We find that these items and information, in aggregate, provide substantial evidence to support the trial court's determination that probable cause existed at the time of the seizure. We therefore affirm for the reasons stated by the court below.
AFFIRMED.
The statute provides in relevant part as follows:
(a) The following shall be subject to forfeiture to the United States and no property right shall exist in them: ... (6) All moneys, negotiable instruments, securities, or other things of value furnished or intended to be furnished by any person in exchange for a controlled substance in violation of this sub-chapter, all proceeds traceable to such an exchange, and all moneys, negotiable instruments, and securities used or intended to be used to facilitate any violation of this sub-chapter, except that no property shall be forfeited under this paragraph, to the extent of the interest of an owner, by reason of any act or omission established by that owner to have been committed or omitted without the knowledge or consent of that owner.

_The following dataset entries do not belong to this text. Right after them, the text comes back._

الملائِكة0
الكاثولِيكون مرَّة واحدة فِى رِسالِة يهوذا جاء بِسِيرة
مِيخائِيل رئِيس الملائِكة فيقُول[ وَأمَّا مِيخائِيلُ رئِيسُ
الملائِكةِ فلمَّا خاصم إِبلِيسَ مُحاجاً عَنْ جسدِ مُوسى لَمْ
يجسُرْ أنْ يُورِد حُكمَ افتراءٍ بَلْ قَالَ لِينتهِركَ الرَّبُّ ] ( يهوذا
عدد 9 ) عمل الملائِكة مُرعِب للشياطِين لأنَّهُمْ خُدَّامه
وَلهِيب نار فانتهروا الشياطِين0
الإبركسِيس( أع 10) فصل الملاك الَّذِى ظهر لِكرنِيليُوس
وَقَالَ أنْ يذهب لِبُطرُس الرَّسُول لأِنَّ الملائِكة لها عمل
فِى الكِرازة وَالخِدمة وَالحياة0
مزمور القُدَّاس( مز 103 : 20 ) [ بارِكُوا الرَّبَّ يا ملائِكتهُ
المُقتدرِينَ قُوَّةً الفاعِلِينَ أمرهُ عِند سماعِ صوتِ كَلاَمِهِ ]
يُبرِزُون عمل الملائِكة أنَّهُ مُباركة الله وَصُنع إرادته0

The statute provides in relevant part as follows:
(b) Any property subject to forfeiture to the United States under this sub-chapter may be seized by the Attorney General upon process issued pursuant to the Supplemental Rules for Certain Admiralty and Maritime Claims by any district court of the United States having jurisdiction over the property, except that seizure without such process may be made when ... (4) The Attorney General has probable cause to believe that the property has been used or is intended to be used in violation of this sub-chapter.